Fluorine-free mAterialS for susTainable-by-design electrolysis Cells towards the H2-bAsed New Generation of clean Energy technologies

FASTCH2ANGE aims to pioneer a sustainable-by-design method for developing TRL4-compliant 100% PFAS-free proton exchange membrane-based electrolysis (PEMEL) cells. It will focus on developing four fluorine-free components: proton exchange membranes, catalyst-supporting layers, transport and gas diffusion layers, and new sealing components like gaskets and insulation plates.
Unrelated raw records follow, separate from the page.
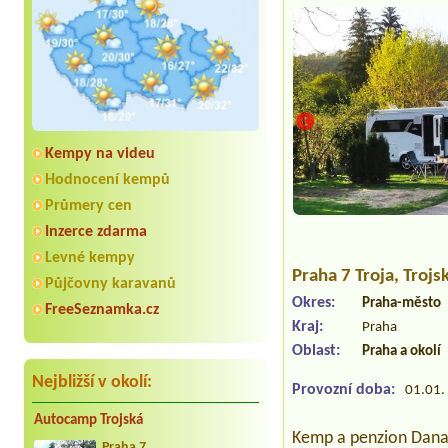
Kempy na videu
Hodnocení kempů
Průmery cen
Inzerce zdarma
Levné kempy
Praha 7 Troja
, Troj
Půjčovny karavanů
Okres:
Praha-město
FreeSeznamka.cz
Kraj:
Praha
Oblast:
Praha a okolí
Nejbližší v okolí:
Provozní doba:
01.01. 
Autocamp Trojská
Kemp a penzion Dana 
Praha 7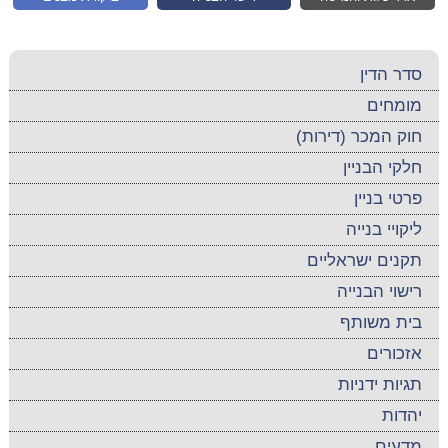
סדר הדין
מומחים
חוק המכר (דירות)
חלקי הבניין
פרטי בניין
ליקויי בנייה
תקנים ישראליים
רישוי הבנייה
בית משותף
אזכורים
תגיות ידניות
יהדות
מדעים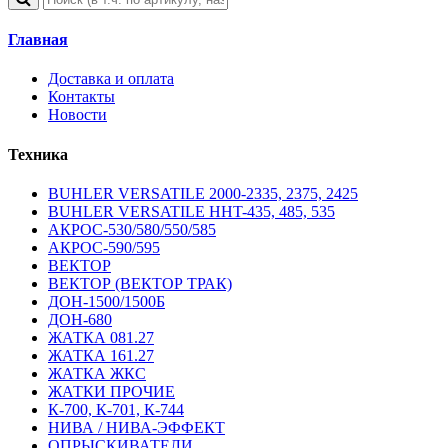
Главная
Доставка и оплата
Контакты
Новости
Техника
BUHLER VERSATILE 2000-2335, 2375, 2425
BUHLER VERSATILE HHT-435, 485, 535
АКРОС-530/580/550/585
АКРОС-590/595
ВЕКТОР
ВЕКТОР (ВЕКТОР ТРАК)
ДОН-1500/1500Б
ДОН-680
ЖАТКА 081.27
ЖАТКА 161.27
ЖАТКА ЖКС
ЖАТКИ ПРОЧИЕ
К-700, К-701, К-744
НИВА / НИВА-ЭФФЕКТ
ОПРЫСКИВАТЕЛИ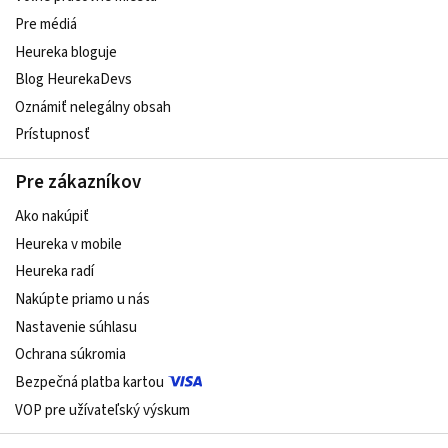
Pre médiá
Heureka bloguje
Blog HeurekaDevs
Oznámiť nelegálny obsah
Prístupnosť
Pre zákazníkov
Ako nakúpiť
Heureka v mobile
Heureka radí
Nakúpte priamo u nás
Nastavenie súhlasu
Ochrana súkromia
Bezpečná platba kartou
VOP pre užívateľský výskum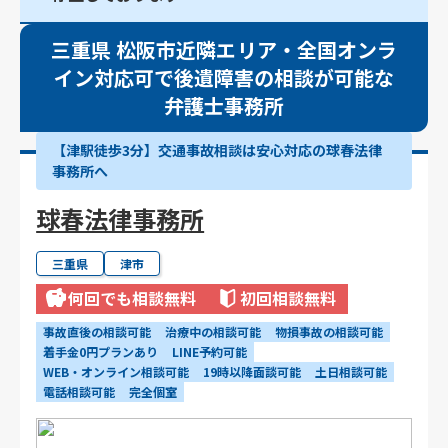
三重県 松阪市近隣エリア・全国オンラ
イン対応可で後遺障害の相談が可能な
弁護士事務所
【津駅徒歩3分】交通事故相談は安心対応の球春法律
事務所へ
球春法律事務所
三重県
津市
何回でも相談無料
初回相談無料
事故直後の相談可能
治療中の相談可能
物損事故の相談可能
着手金0円プランあり
LINE予約可能
WEB・オンライン相談可能
19時以降面談可能
土日相談可能
電話相談可能
完全個室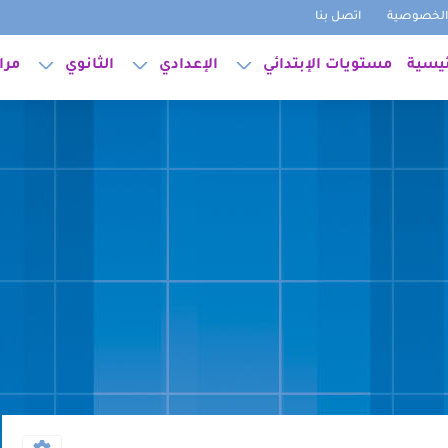
لخصوصية
اتصل بنا
ئيسية
مستويات الإبتدائي
الإعدادي
الثانوي
مرا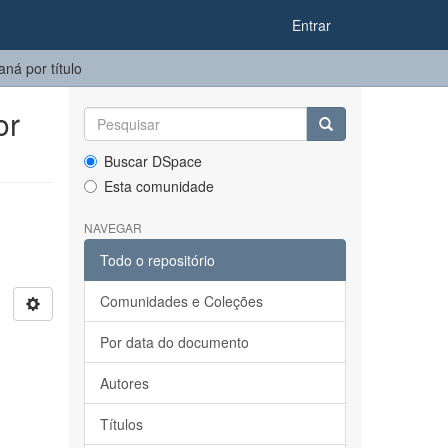
Entrar
ná por título
or
Buscar DSpace
Esta comunidade
NAVEGAR
Todo o repositório
Comunidades e Coleções
Por data do documento
Autores
Títulos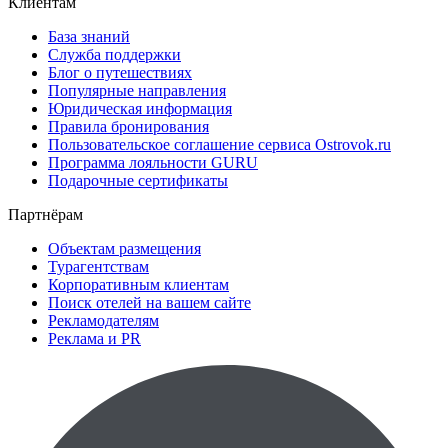
Клиентам
База знаний
Служба поддержки
Блог о путешествиях
Популярные направления
Юридическая информация
Правила бронирования
Пользовательское соглашение сервиса Ostrovok.ru
Программа лояльности GURU
Подарочные сертификаты
Партнёрам
Объектам размещения
Турагентствам
Корпоративным клиентам
Поиск отелей на вашем сайте
Рекламодателям
Реклама и PR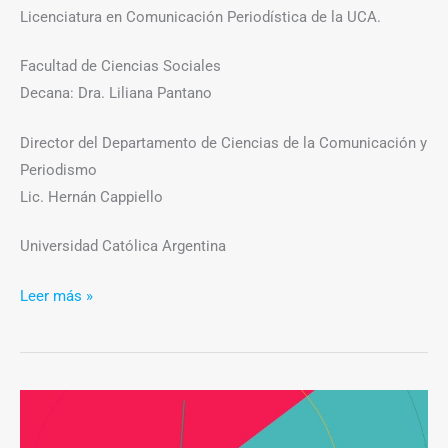
Licenciatura en Comunicación Periodística de la UCA.
Facultad de Ciencias Sociales
Decana: Dra. Liliana Pantano
Director del Departamento de Ciencias de la Comunicación y
Periodismo
Lic. Hernán Cappiello
Universidad Católica Argentina
Leer más »
Jóvenes
y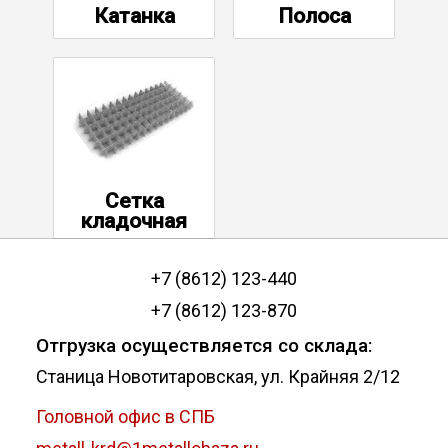
Катанка
Полоса
Сетка
кладочная
+7 (8612) 123-440
+7 (8612) 123-870
Отгрузка осуществляется со склада:
Станица Новотитаровская, ул. Крайняя 2/12
Головной офис в СПБ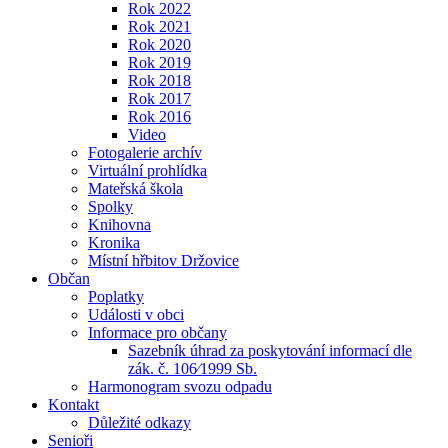
Rok 2022
Rok 2021
Rok 2020
Rok 2019
Rok 2018
Rok 2017
Rok 2016
Video
Fotogalerie archív
Virtuální prohlídka
Mateřská škola
Spolky
Knihovna
Kronika
Místní hřbitov Držovice
Občan
Poplatky
Události v obci
Informace pro občany
Sazebník úhrad za poskytování informací dle
zák. č. 106⁄1999 Sb.
Harmonogram svozu odpadu
Kontakt
Důležité odkazy
Senioři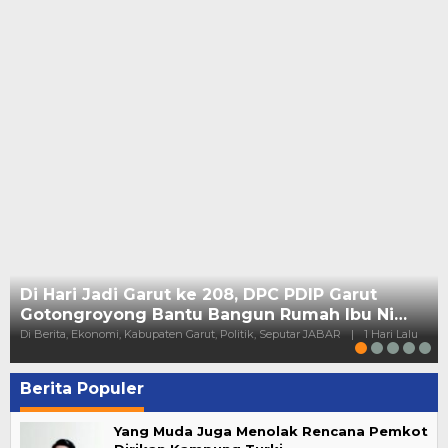
Di Hari Jadi Garut ke 208, DPC PDIP Garut
Gotongroyong Bantu Bangun Rumah Ibu Ni…
Di Berita, Ekonomi, Kabupaten Garut, Politik, Seputar JABAR
|
1 Hari Lalu
Berita Populer
Yang Muda Juga Menolak Rencana Pemkot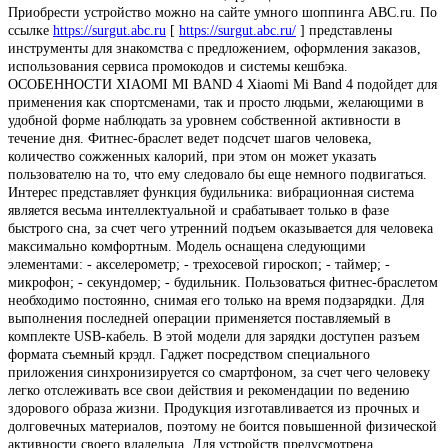
Приобрести устройство можно на сайте умного шоппинга ABC.ru. По
ссылке
https://surgut.abc.ru
[
https://surgut.abc.ru/
] представлены
инструменты для знакомства с предложением, оформления заказов,
использования сервиса промокодов и системы кешбэка.
ОСОБЕННОСТИ XIAOMI MI BAND 4 Xiaomi Mi Band 4 подойдет для
применения как спортсменами, так и просто людьми, желающими в
удобной форме наблюдать за уровнем собственной активности в
течение дня. Фитнес-браслет ведет подсчет шагов человека,
количество сожженных калорий, при этом он может указать
пользователю на то, что ему следовало бы еще немного подвигаться.
Интерес представляет функция будильника: вибрационная система
является весьма интеллектуальной и срабатывает только в фазе
быстрого сна, за счет чего утренний подъем оказывается для человека
максимально комфортным. Модель оснащена следующими
элементами: - акселерометр; - трехосевой гироскоп; - таймер; -
микрофон; - секундомер; - будильник. Пользоваться фитнес-браслетом
необходимо постоянно, снимая его только на время подзарядки. Для
выполнения последней операции применяется поставляемый в
комплекте USB-кабель. В этой модели для зарядки доступен разъем
формата съемный крэдл. Гаджет посредством специального
приложения синхронизируется со смартфоном, за счет чего человеку
легко отслеживать все свои действия и рекомендации по ведению
здорового образа жизни. Продукция изготавливается из прочных и
долговечных материалов, поэтому не боится повышенной физической
активности своего владельца. Для устройств предусмотрена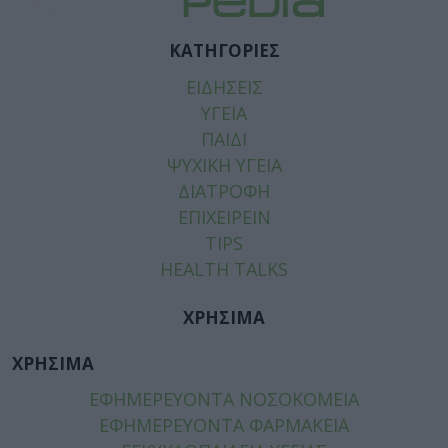
ΚΑΤΗΓΟΡΙΕΣ
ΕΙΔΗΣΕΙΣ
ΥΓΕΙΑ
ΠΑΙΔΙ
ΨΥΧΙΚΗ ΥΓΕΙΑ
ΔΙΑΤΡΟΦΗ
ΕΠΙΧΕΙΡΕΙΝ
TIPS
HEALTH TALKS
ΧΡΗΣΙΜΑ
ΧΡΗΣΙΜΑ
ΕΦΗΜΕΡΕΥΟΝΤΑ ΝΟΣΟΚΟΜΕΙΑ
ΕΦΗΜΕΡΕΥΟΝΤΑ ΦΑΡΜΑΚΕΙΑ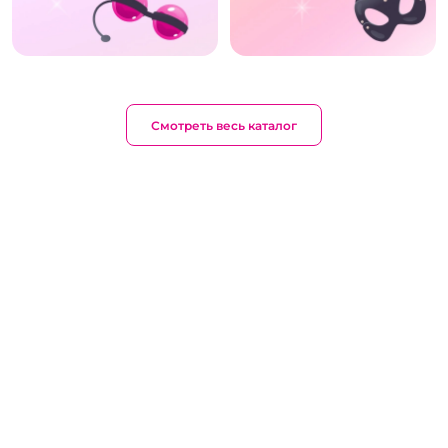
Смотреть весь каталог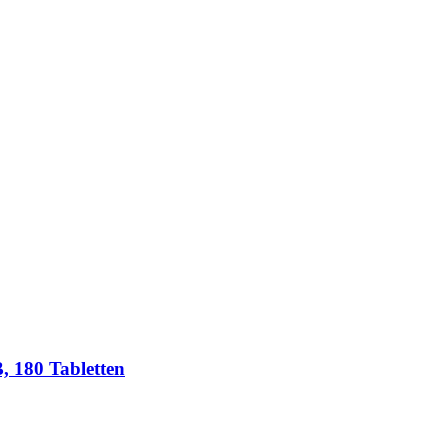
, 180 Tabletten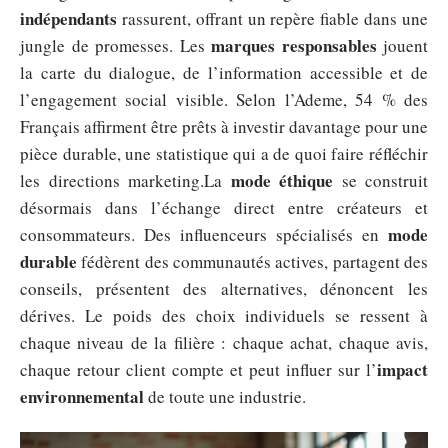
indépendants
rassurent, offrant un repère fiable dans une
marques responsables
jungle de promesses. Les
jouent
la carte du dialogue, de l’information accessible et de
l’engagement social visible. Selon l’Ademe, 54 % des
Français affirment être prêts à investir davantage pour une
pièce durable, une statistique qui a de quoi faire réfléchir
mode éthique
les directions marketing.La
se construit
désormais dans l’échange direct entre créateurs et
mode
consommateurs. Des influenceurs spécialisés en
durable
fédèrent des communautés actives, partagent des
conseils, présentent des alternatives, dénoncent les
dérives. Le poids des choix individuels se ressent à
chaque niveau de la filière : chaque achat, chaque avis,
impact
chaque retour client compte et peut influer sur l’
environnemental
de toute une industrie.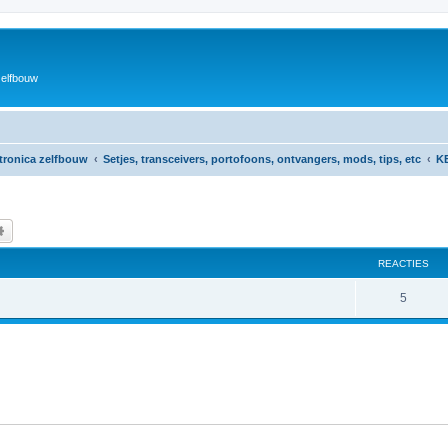
zelfbouw
ktronica zelfbouw
Setjes, transceivers, portofoons, ontvangers, mods, tips, etc
K
k
Uitgebreid zoeken
REACTIES
R
5
e
a
c
t
i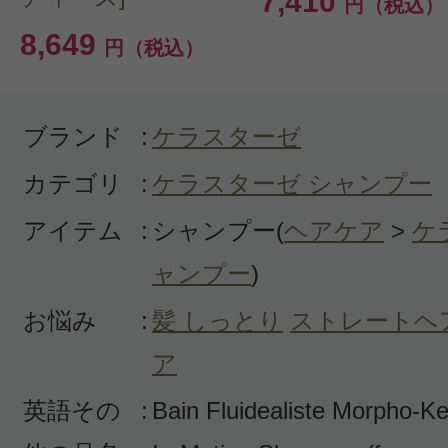
7,410
円（税込）
買って良かったです。
8,649
円（税込）
ブランド
:
ケラスターゼ
カテゴリ
:
ケラスターゼ シャンプー
投稿日：2025年06月1
アイテム
:
シャンプー(
ヘアケア
>
ケ
さな 様
／40代前半
ャンプー
)
感じた効能：ウェーブヘア
お悩み
:
髪 しっとり
ストレートヘ
購入品：ディシプリン DP バン フル
ア
硬くて、うねりもあり太い髪質で困
英語その
:
Bain Fluidealiste Morpho-K
が、これを使ってから少し改善しう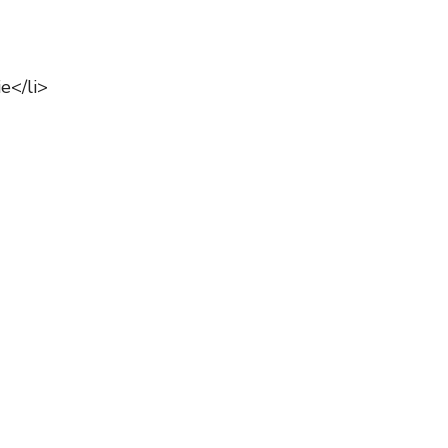
e</li>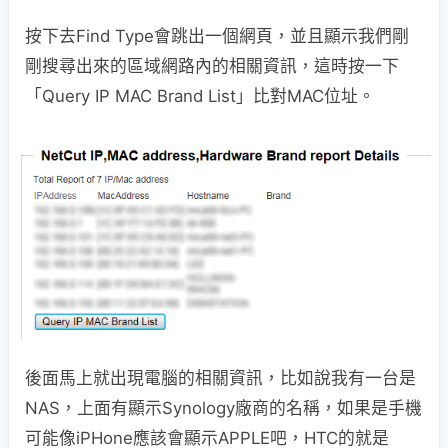
按下去Find Type會跳出一個網頁，並且顯示我們剛
剛搜尋出來的區域網路內的相關資訊，這時按一下
「Query IP MAC Brand List」比對MAC位址。
後面馬上就出現電腦的相關資訊，比如說我有一台是
NAS，上面有顯示Synology廠商的名稱，如果是手機
可能像iPHone應該會顯示APPLE吧，HTC的就是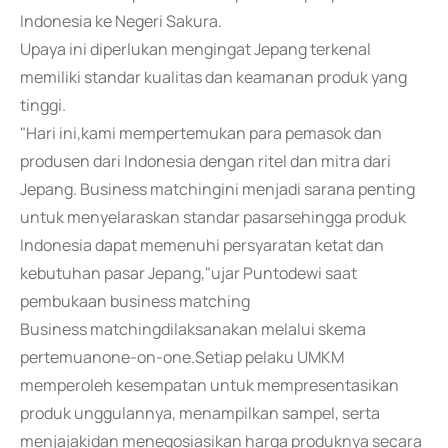
Indonesia ke Negeri Sakura.
Upaya ini diperlukan mengingat Jepang terkenal
memiliki standar kualitas dan keamanan produk yang
tinggi.
"Hari ini,kami mempertemukan para pemasok dan
produsen dari Indonesia dengan ritel dan mitra dari
Jepang. Business matchingini menjadi sarana penting
untuk menyelaraskan standar pasarsehingga produk
Indonesia dapat memenuhi persyaratan ketat dan
kebutuhan pasar Jepang,"ujar Puntodewi saat
pembukaan business matching
Business matchingdilaksanakan melalui skema
pertemuanone-on-one.Setiap pelaku UMKM
memperoleh kesempatan untuk mempresentasikan
produk unggulannya, menampilkan sampel, serta
menjajakidan menegosiasikan harga produknya secara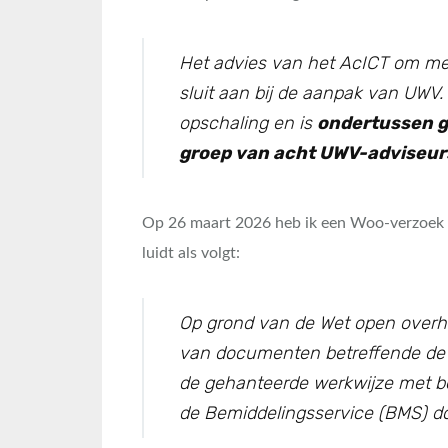
Het advies van het AcICT om met
sluit aan bij de aanpak van UWV.
opschaling en is
ondertussen g
groep van acht UWV-adviseur
Op 26 maart 2026 heb ik een Woo-verzoek 
luidt als volgt:
Op grond van de Wet open overh
van documenten betreffende de 
de gehanteerde werkwijze met be
de Bemiddelingsservice (BMS) do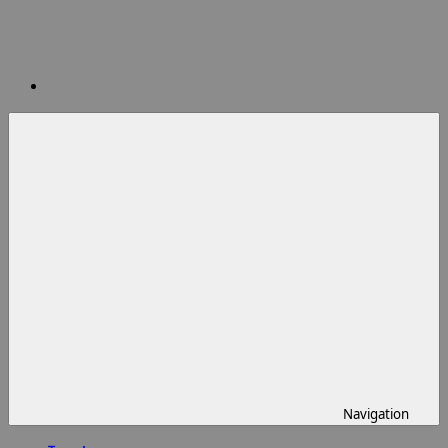
Navigation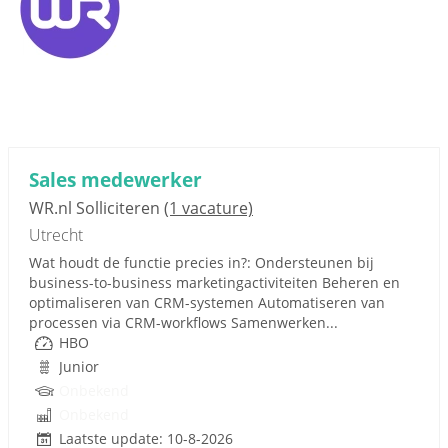
Sales medewerker
WR.nl Solliciteren
(1 vacature)
Utrecht
Wat houdt de functie precies in?: Ondersteunen bij
business-to-business marketingactiviteiten Beheren en
optimaliseren van CRM-systemen Automatiseren van
processen via CRM-workflows Samenwerken...
HBO
Junior
Onbekend
Onbekend
Laatste update: 10-8-2026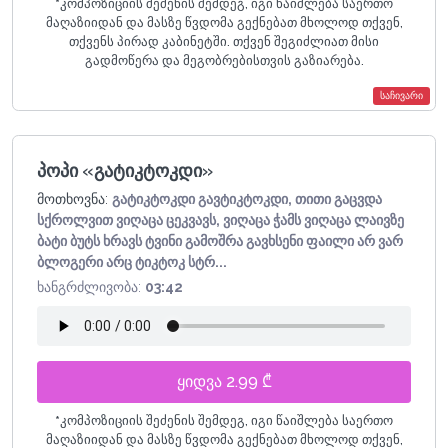
*
კომპოზიციის შეძენის შემდეგ, იგი წაიშლება საერთო
მაღაზიიდან და მასზე წვდომა გექნებათ მხოლოდ თქვენ,
თქვენს პირად კაბინეტში. თქვენ შეგიძლიათ მისი
გადმოწერა და მეგობრებისთვის გაზიარება.
საჩივარი
პოპი «გატიკტოკდი»
მოთხოვნა:
გატიკტოკდი გავტიკტოკდი, თითი გაცვდა
სქროლვით ვიღაცა ცეკვავს, ვიღაცა ჭამს ვიღაცა ლაივზე
ბატი ბუტს ხრავს ტვინი გამოშრა გავხსენი ფაილი არ ვარ
ბლოგერი არც ტიკტოკ სტრ...
ხანგრძლივობა:
03:42
ყიდვა 2.99 ₾
*
კომპოზიციის შეძენის შემდეგ, იგი წაიშლება საერთო
მაღაზიიდან და მასზე წვდომა გექნებათ მხოლოდ თქვენ,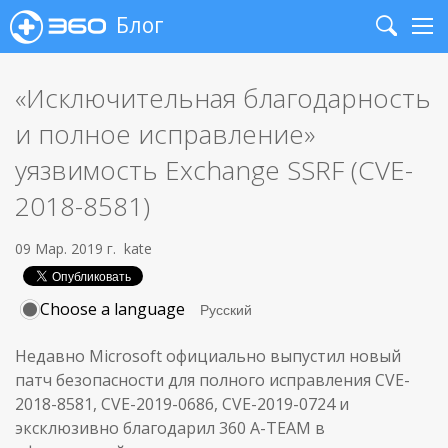
Блог
Search
Me
«Исключительная благодарность
и полное исправление»
уязвимость Exchange SSRF (CVE-
2018-8581)
09 Мар. 2019 г.
kate
Choose a language
Недавно Microsoft официально выпустил новый
патч безопасности для полного исправления CVE-
2018-8581, CVE-2019-0686, CVE-2019-0724 и
эксклюзивно благодарил 360 A-TEAM в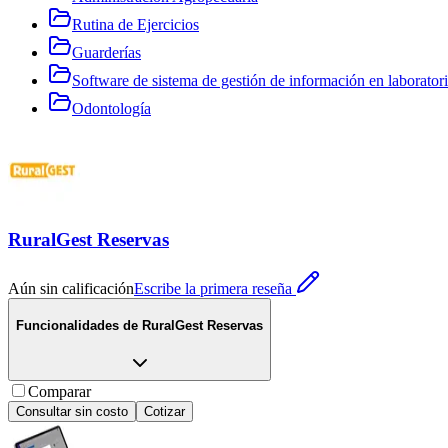
Rutina de Ejercicios
Guarderías
Software de sistema de gestión de información en laborato
Odontología
RuralGest Reservas
Aún sin calificación
Escribe la primera reseña
Funcionalidades de
RuralGest Reservas
Comparar
Consultar sin costo
Cotizar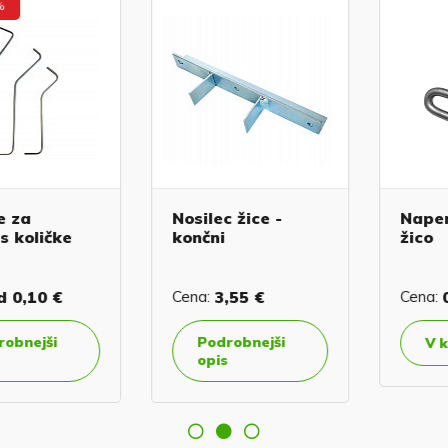
a
Nosilec žice -
Napenjal
oličke
končni
žico
10 €
Cena:
3,55 €
Cena:
0,6
ejši
Podrobnejši
V koša
opis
FASTCH2ANGE will achieve this by designing, developing, and testing new PFAS-free PEMs at TRL4. These PEMs will be made using TEOS-based hybrid organic-inorganic ionomers, targeting an operating current density of 3.0 A/cm² at 1.8 V cell voltage, with a degradation rate under 5 μV/hr by 2030. Innovations in catalyst coating technologies will be explored, including an optimized ink deposition technique.
Additionally, fluoroelastomers-free liquid-gas diffusion layers will be prepared using a sol-gel process with silicon alkoxides to improve hydrophobicity and thermal stability. FASTCH2ANGE also plans to develop PFAS-free sealing components using silicon-based sol-gel formulations and advanced materials like stainless steel, polyetheretherketone, and polyphenylene sulfide, employing high-performance coatings such as diamond-like carbon and ceramic.
Hence, an advanced testing platform utilizing multisingle cells proprietary technology will test the newly developed catalyst-coated membranes (CCMs), achieving
a first-of-its-kind PFAS-free 5-cells stack with optimal components.
Harmonized European testing protocols will be used, and the cross-integrability with fuel cell technologies will be assessed in close synergy with SUSTAINCELL and EVERYWH2ERE projects.
FASTCH2ANGE new components will allow the replacement of 10-11% by weight of a new generation of electrolysis systems with harmless materials, that for the envisioned European 140 GW capacity would mean saving up to 10500 tons of PFAS crafted into PEMEL components by 2030.